Coleridge

Written By Mac Whatley

 

Coleridge was the home of the Enterprise Manufacturing Company, the southern most cotton mill built on Deep River. Its construction in 1882 was the final link in the chain of Randolph County’s water-powered textile industries that had begun to be forged in 1836.

The company was organized by H.A. Moffitt, an Asheboro merchant, and Daniel Lambert and James A. Cole, prominent citizens of southeastern Randolph. The original structure was a two-and-one-half-story, wooden building housing 800 spindles and 26 workers. The facilities of the corporation included a wool-carding mill, saw mill, and flour mill.

The surrounding village was known first as Cole’s Ridge and then as Coleridge, after James A. Cole, who in 1904 sold a majority interest in the company to his son-in-law, Dr. Robert L. Caveness.  By 1917 it was said that “R. L. Caveness is at the head of practically everything in Coleridge,” and it was under his influence that the brick mill facilities were built. The factory (built in the 1920′s) is of utilitarian design with Tudor Revival entrance towers. The company store, bending mill, and warehouse (all built circa 1910), and the company office and Bank of Coleridge (built in the 1920′s) were all constructed in the Romanesque Revival style. Caveness also directed the town’s only other industry, the Coleridge Manufacturing Company, which made parts of bentwood chairs.

The Concord Methodist Church was built in Coleridge in 1887. Just behind the church building was located the Coleridge Academy, which included a room for the Masonic Lodge. The academy was formed in 1890 from two smaller schools, and closed in 1936. The Bank of Coleridge was founded in 1919, opened a branch in Ramseur in 1934, and moved there in 1939. The Enterprise Roller Mill, grinding wheat with steel rollers instead of stones, was the first roller mill in Randolph County.  Its “Our Leader” flour was a popular brand. Dr. Caveness remained involved in the mill’s operation, although he tried to return to his medical practice in 1922.

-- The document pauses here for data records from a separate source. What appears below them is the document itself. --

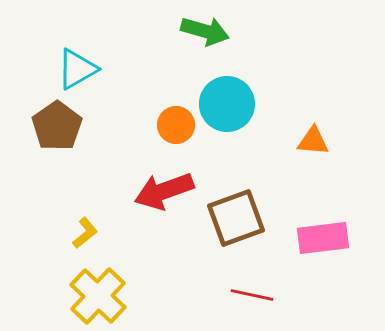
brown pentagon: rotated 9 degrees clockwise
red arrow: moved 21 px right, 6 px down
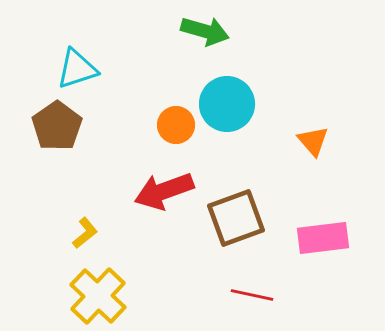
cyan triangle: rotated 12 degrees clockwise
orange triangle: rotated 44 degrees clockwise
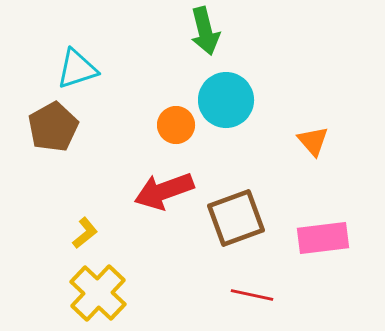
green arrow: rotated 60 degrees clockwise
cyan circle: moved 1 px left, 4 px up
brown pentagon: moved 4 px left, 1 px down; rotated 6 degrees clockwise
yellow cross: moved 3 px up
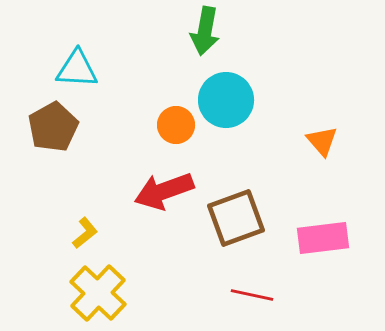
green arrow: rotated 24 degrees clockwise
cyan triangle: rotated 21 degrees clockwise
orange triangle: moved 9 px right
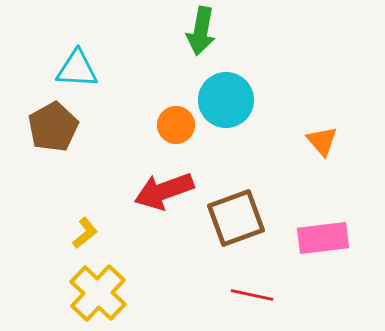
green arrow: moved 4 px left
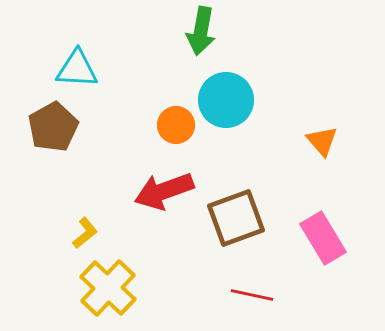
pink rectangle: rotated 66 degrees clockwise
yellow cross: moved 10 px right, 5 px up
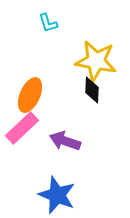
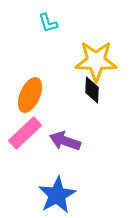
yellow star: rotated 9 degrees counterclockwise
pink rectangle: moved 3 px right, 5 px down
blue star: rotated 21 degrees clockwise
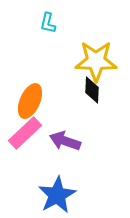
cyan L-shape: rotated 30 degrees clockwise
orange ellipse: moved 6 px down
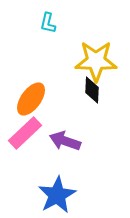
orange ellipse: moved 1 px right, 2 px up; rotated 12 degrees clockwise
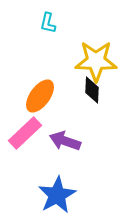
orange ellipse: moved 9 px right, 3 px up
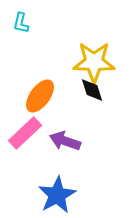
cyan L-shape: moved 27 px left
yellow star: moved 2 px left, 1 px down
black diamond: rotated 20 degrees counterclockwise
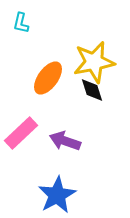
yellow star: rotated 12 degrees counterclockwise
orange ellipse: moved 8 px right, 18 px up
pink rectangle: moved 4 px left
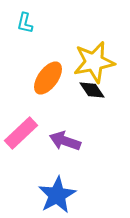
cyan L-shape: moved 4 px right
black diamond: rotated 16 degrees counterclockwise
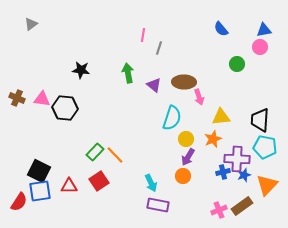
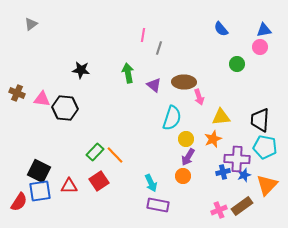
brown cross: moved 5 px up
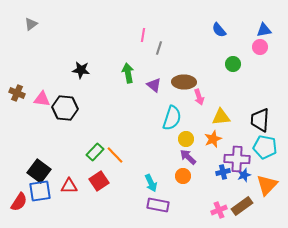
blue semicircle: moved 2 px left, 1 px down
green circle: moved 4 px left
purple arrow: rotated 102 degrees clockwise
black square: rotated 10 degrees clockwise
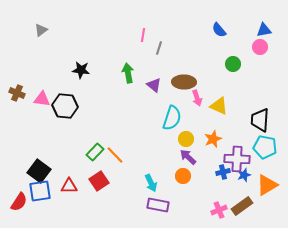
gray triangle: moved 10 px right, 6 px down
pink arrow: moved 2 px left, 1 px down
black hexagon: moved 2 px up
yellow triangle: moved 2 px left, 11 px up; rotated 30 degrees clockwise
orange triangle: rotated 15 degrees clockwise
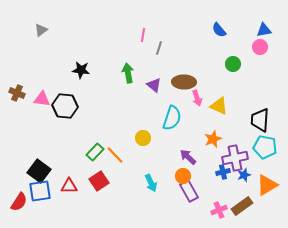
yellow circle: moved 43 px left, 1 px up
purple cross: moved 2 px left, 1 px up; rotated 15 degrees counterclockwise
purple rectangle: moved 31 px right, 14 px up; rotated 50 degrees clockwise
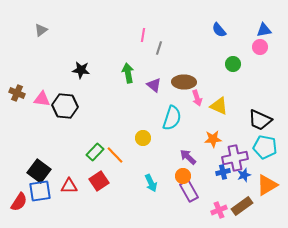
black trapezoid: rotated 70 degrees counterclockwise
orange star: rotated 18 degrees clockwise
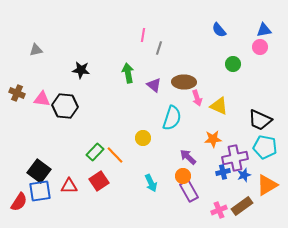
gray triangle: moved 5 px left, 20 px down; rotated 24 degrees clockwise
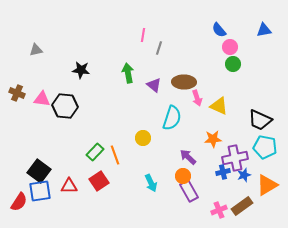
pink circle: moved 30 px left
orange line: rotated 24 degrees clockwise
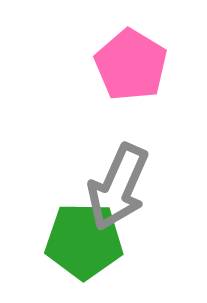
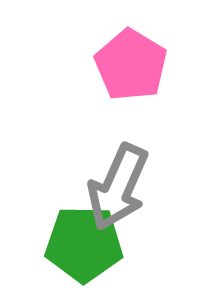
green pentagon: moved 3 px down
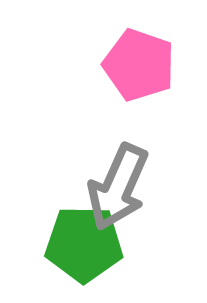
pink pentagon: moved 8 px right; rotated 12 degrees counterclockwise
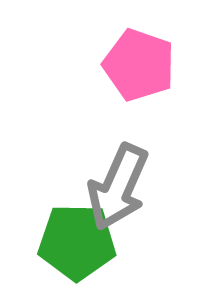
green pentagon: moved 7 px left, 2 px up
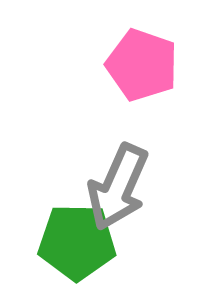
pink pentagon: moved 3 px right
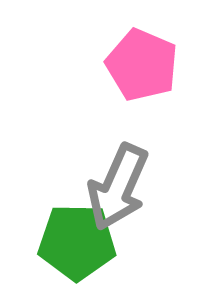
pink pentagon: rotated 4 degrees clockwise
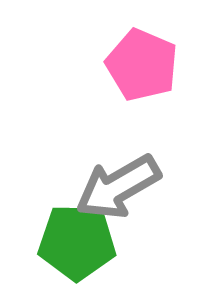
gray arrow: rotated 36 degrees clockwise
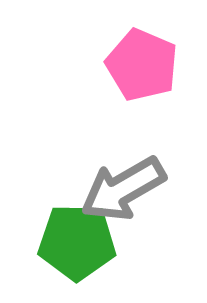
gray arrow: moved 5 px right, 2 px down
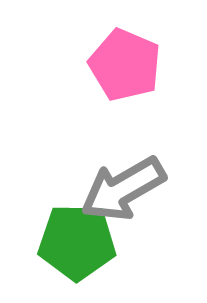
pink pentagon: moved 17 px left
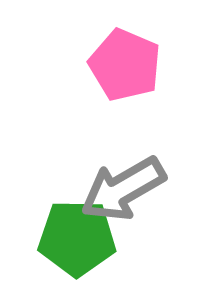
green pentagon: moved 4 px up
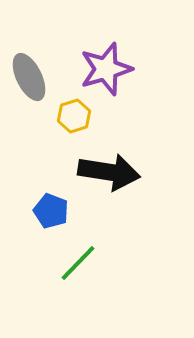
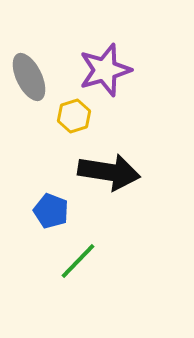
purple star: moved 1 px left, 1 px down
green line: moved 2 px up
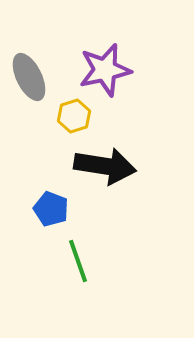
purple star: rotated 4 degrees clockwise
black arrow: moved 4 px left, 6 px up
blue pentagon: moved 2 px up
green line: rotated 63 degrees counterclockwise
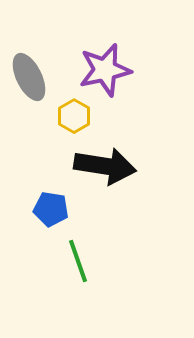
yellow hexagon: rotated 12 degrees counterclockwise
blue pentagon: rotated 12 degrees counterclockwise
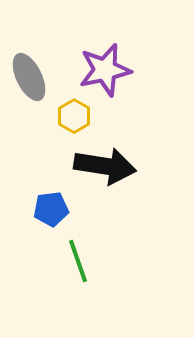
blue pentagon: rotated 16 degrees counterclockwise
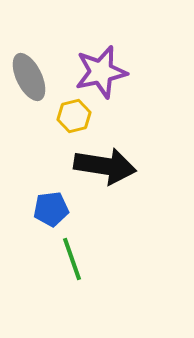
purple star: moved 4 px left, 2 px down
yellow hexagon: rotated 16 degrees clockwise
green line: moved 6 px left, 2 px up
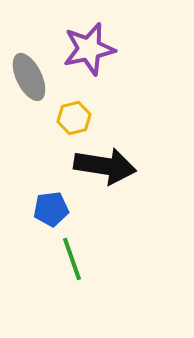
purple star: moved 12 px left, 23 px up
yellow hexagon: moved 2 px down
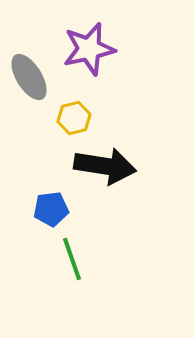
gray ellipse: rotated 6 degrees counterclockwise
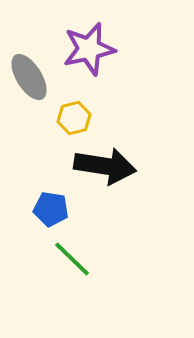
blue pentagon: rotated 16 degrees clockwise
green line: rotated 27 degrees counterclockwise
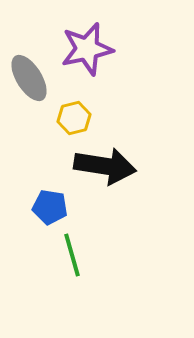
purple star: moved 2 px left
gray ellipse: moved 1 px down
blue pentagon: moved 1 px left, 2 px up
green line: moved 4 px up; rotated 30 degrees clockwise
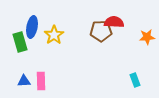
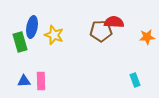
yellow star: rotated 18 degrees counterclockwise
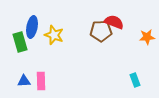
red semicircle: rotated 18 degrees clockwise
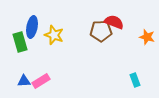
orange star: rotated 21 degrees clockwise
pink rectangle: rotated 60 degrees clockwise
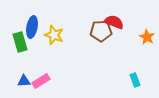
orange star: rotated 14 degrees clockwise
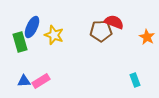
blue ellipse: rotated 15 degrees clockwise
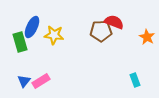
yellow star: rotated 12 degrees counterclockwise
blue triangle: rotated 48 degrees counterclockwise
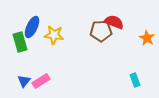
orange star: moved 1 px down
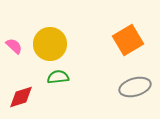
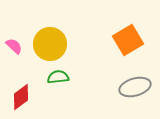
red diamond: rotated 20 degrees counterclockwise
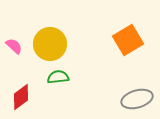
gray ellipse: moved 2 px right, 12 px down
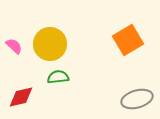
red diamond: rotated 24 degrees clockwise
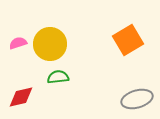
pink semicircle: moved 4 px right, 3 px up; rotated 60 degrees counterclockwise
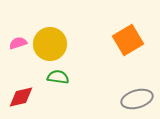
green semicircle: rotated 15 degrees clockwise
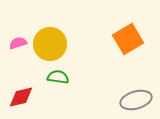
orange square: moved 1 px up
gray ellipse: moved 1 px left, 1 px down
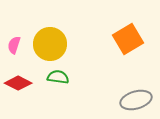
pink semicircle: moved 4 px left, 2 px down; rotated 54 degrees counterclockwise
red diamond: moved 3 px left, 14 px up; rotated 40 degrees clockwise
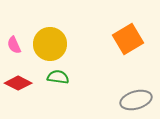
pink semicircle: rotated 42 degrees counterclockwise
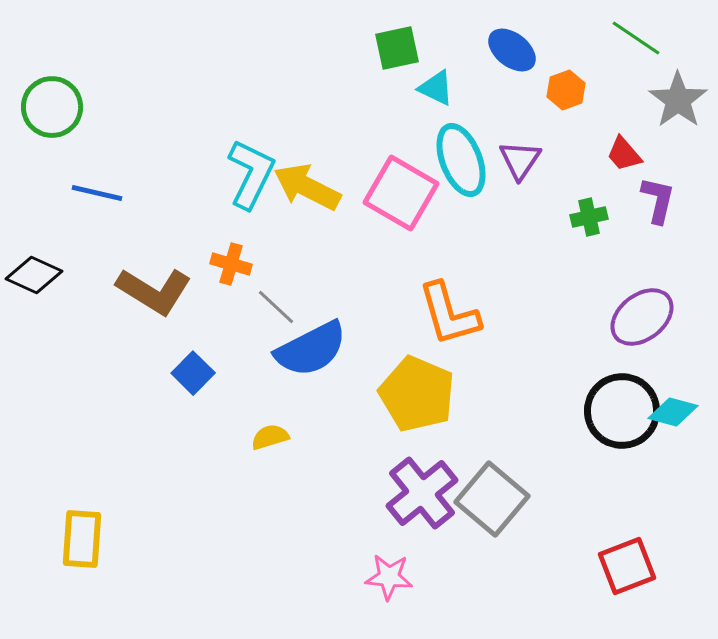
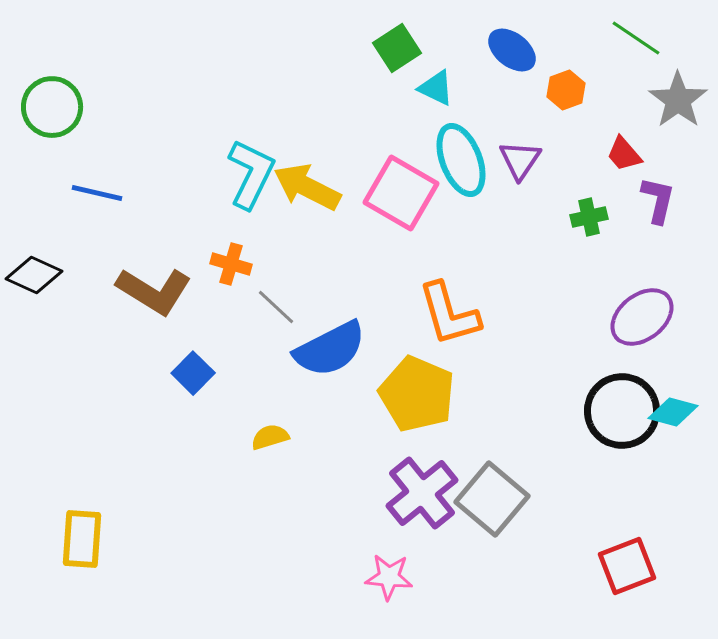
green square: rotated 21 degrees counterclockwise
blue semicircle: moved 19 px right
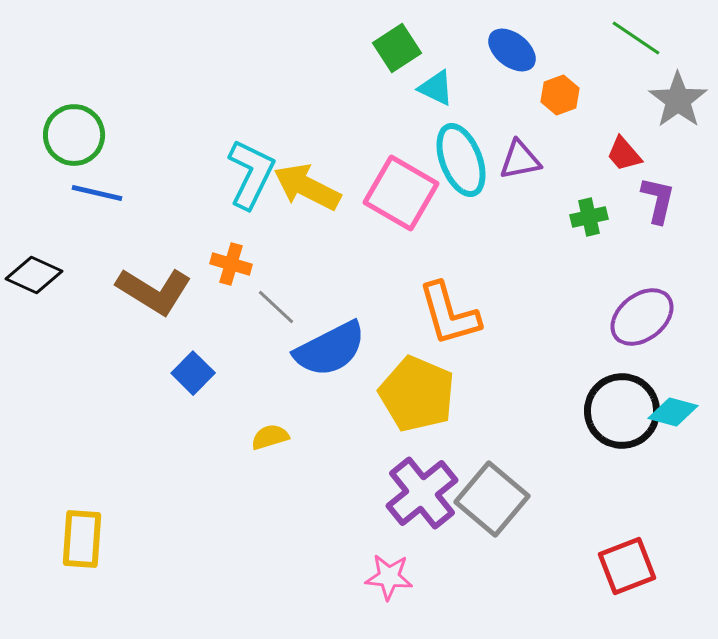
orange hexagon: moved 6 px left, 5 px down
green circle: moved 22 px right, 28 px down
purple triangle: rotated 45 degrees clockwise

In 1959 the mill boasted 6,000 spindles and 150 employees, manufacturing cotton or knitting yarn and twine. In 1951, Dr. Caveness died and the business immediately began to decline. His heirs sold out to Boaz Mills of Alabama in 1954, and in 1958 the mill was closed and the equipment sold off. The buildings have since been used as warehouse space.

The village was Randolph County’s first historic district, and has been placed on the National Register or Historic Places. Its 1970 nomination stated that “the chief appeal of this site is as a picturesque example of a riverside mill seen in one of North Carolina’s oldest manufacturing sections.”